Friday, August 28, 2009

Recycling or Remaking?

Sigh. That's really all I can say to this whole "Rob Zombie remaking The Blob, but without a blob" chatter. It's not a sigh that another movie is being remade, or even about the removal of said blob from said film. I won't even bemoan the fact that Zombie is remaking something else instead of making Tyrannosaurus Rex or something new-ish.

What I will say is that if someone wants to "remake" a movie and then take away the most identifiable component of it, do yourself a favor and don't call it a remake. At this point in time, where cinema is shamelessly cannibalizing itself, it would be nice to go back to the day of making a movie and pretending it was something other than just a retread.

Okay, perfect example: Evolution. I don't know how many of you remember Evolution, but it was an Ivan Reitman film starring David Duchovny, Julianne Moore, Sean William Scott, Orlando Jones, and Dan Aykroyd. It's about aliens landing and invading a small desert town, and then becoming a giant monster that the heroes have to spray with shampoo to kill.

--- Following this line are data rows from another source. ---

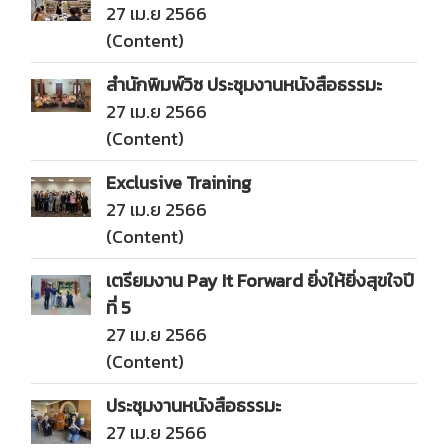
27 เม.ย 2566
(Content)
สำนักพิมพ์วิช ประชุมงานหนังสือธรรมะ
27 เม.ย 2566
(Content)
Exclusive Training
27 เม.ย 2566
(Content)
เตรียมงาน Pay It Forward ยิ่งให้ยิ่งสุขใจปี
ที่ 5
27 เม.ย 2566
(Content)
ประชุมงานหนังสือธรรมะ
27 เม.ย 2566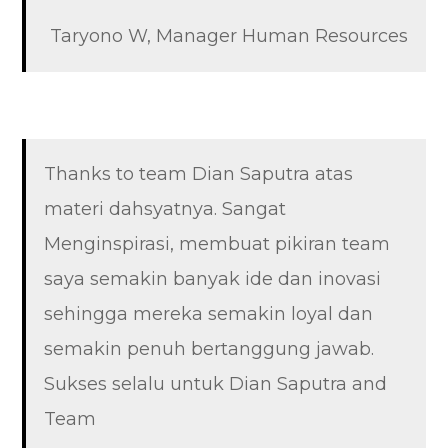
Taryono W, Manager Human Resources
Thanks to team Dian Saputra atas
materi dahsyatnya. Sangat
Menginspirasi, membuat pikiran team
saya semakin banyak ide dan inovasi
sehingga mereka semakin loyal dan
semakin penuh bertanggung jawab.
Sukses selalu untuk Dian Saputra and
Team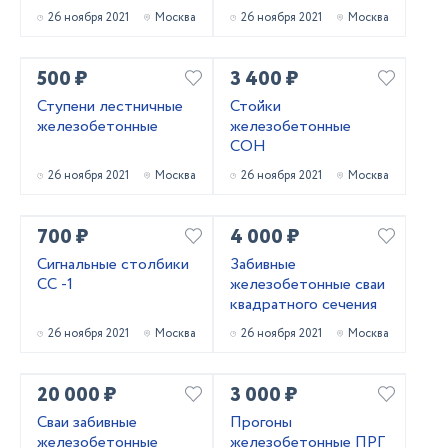
безнапорные
26 ноября 2021
Москва
26 ноября 2021
Москва
армированные
ГОСТ6482-2011
500 ₽
3 400 ₽
Ступени лестничные
Стойки
железобетонные
железобетонные
СОН
26 ноября 2021
Москва
26 ноября 2021
Москва
700 ₽
4 000 ₽
Сигнальные столбики
Забивные
СС -1
железобетонные сваи
квадратного сечения
26 ноября 2021
Москва
26 ноября 2021
Москва
20 000 ₽
3 000 ₽
Сваи забивные
Прогоны
железобетонные
железобетонные ПРГ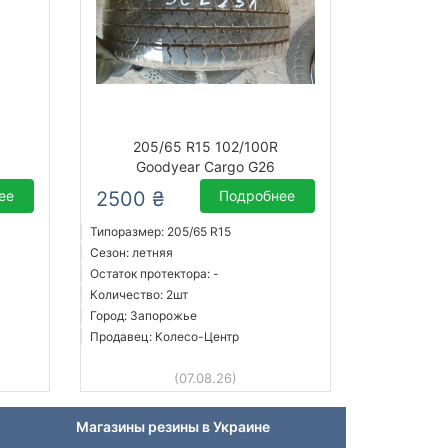
205/65 R15 102/100R
Goodyear Cargo G26
ее
2500 ₴
Подробнее
Типоразмер: 205/65 R15
Сезон: летняя
Остаток протектора: -
Количество: 2шт
Город: Запорожье
Продавец: Колесо-Центр
(07.08.26)
Магазины резины в Украине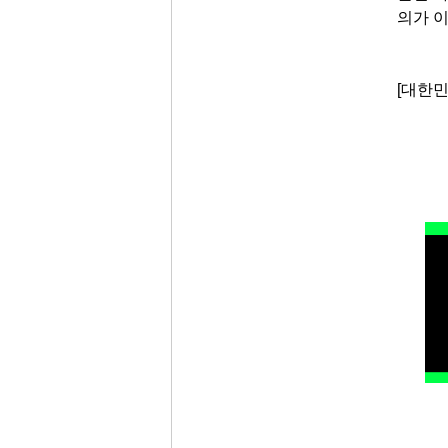
의가 이
[대한민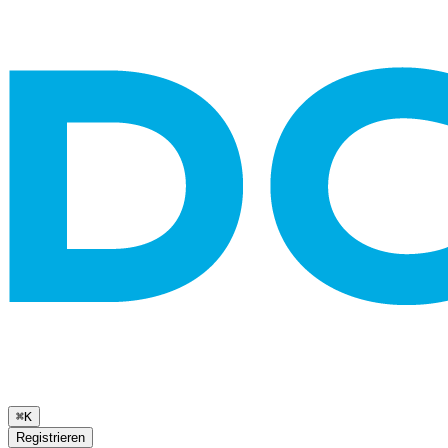
⌘K
Registrieren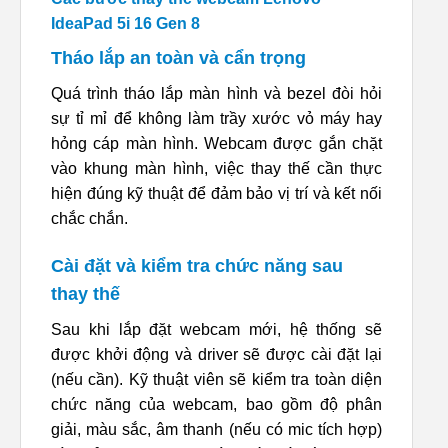
IdeaPad 5i 16 Gen 8
Tháo lắp an toàn và cẩn trọng
Quá trình tháo lắp màn hình và bezel đòi hỏi
sự tỉ mỉ để không làm trầy xước vỏ máy hay
hỏng cáp màn hình. Webcam được gắn chặt
vào khung màn hình, việc thay thế cần thực
hiện đúng kỹ thuật để đảm bảo vị trí và kết nối
chắc chắn.
Cài đặt và kiểm tra chức năng sau
thay thế
Sau khi lắp đặt webcam mới, hệ thống sẽ
được khởi động và driver sẽ được cài đặt lại
(nếu cần). Kỹ thuật viên sẽ kiểm tra toàn diện
chức năng của webcam, bao gồm độ phân
giải, màu sắc, âm thanh (nếu có mic tích hợp)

I bring Evolution up because the film is, for all intents and purposes, Ghostbusters. Same director, same ensemble cast structure, same beats and plot points. Substitute aliens for ghosts, and now it's a different movie. (Evolution, by the way, may end up being the better Ghostbusters 3 than the actual Ghostbusters 3 we'll get next year-ish.)

Perhaps it seems disingenuous to pretend you're making another movie that is essentially the same film, but I find that the practice is more like the ways that stories repeat themselves through history. They have roughly the same archetypes, similar storylines, and easily identifiable genre "types". The variation on a theme is fun, and a really clever filmmaker or writer can take those familiar tropes and make something new-ish out of old stories.

On the other hand, if you're going to admit that "yes, I'm lifting directly from this source. This one source that all of you know and can go to directly for reference", where's the fun in that? You're immediately inviting comparisons where there don't need to be any before people have seen it. Moon is clearly borrowing from the 2001 / Silent Running / Dark Star / Alien model, but it's not a remake of any of them, nor does it profess to be. Moon is its own film, one that draws comparisons, but not in such a direct manner.

The Blob, with or without a blob, does.

I don't mean to just pick on Rob Zombie. Truthfully, there's the potential for a really sick, really twisted movie there, but you don't need to call it The Blob. Shit, The Stuff is in many ways The Blob, but it's not trying to BE The Blob, as the other Blob remake did and mostly failed at. It's okay to pretend your slasher movie isn't a Friday the 13th film and still have some dude killing people in the woods. One of the reasons I think it's so silly to remake Outland is because Outland is High Noon in space. Just make your own High Noon in space; you don't even need to call it Outland.

My final point, and then I'll put it to rest:

Yojimbo. A Fist Full of Dollars. Last Man Standing. All three the same movie and yet all unique in their own ways. Three expressions of one story, all of which are recognizable as related but don't have to be linked as "remakes", or to share a name.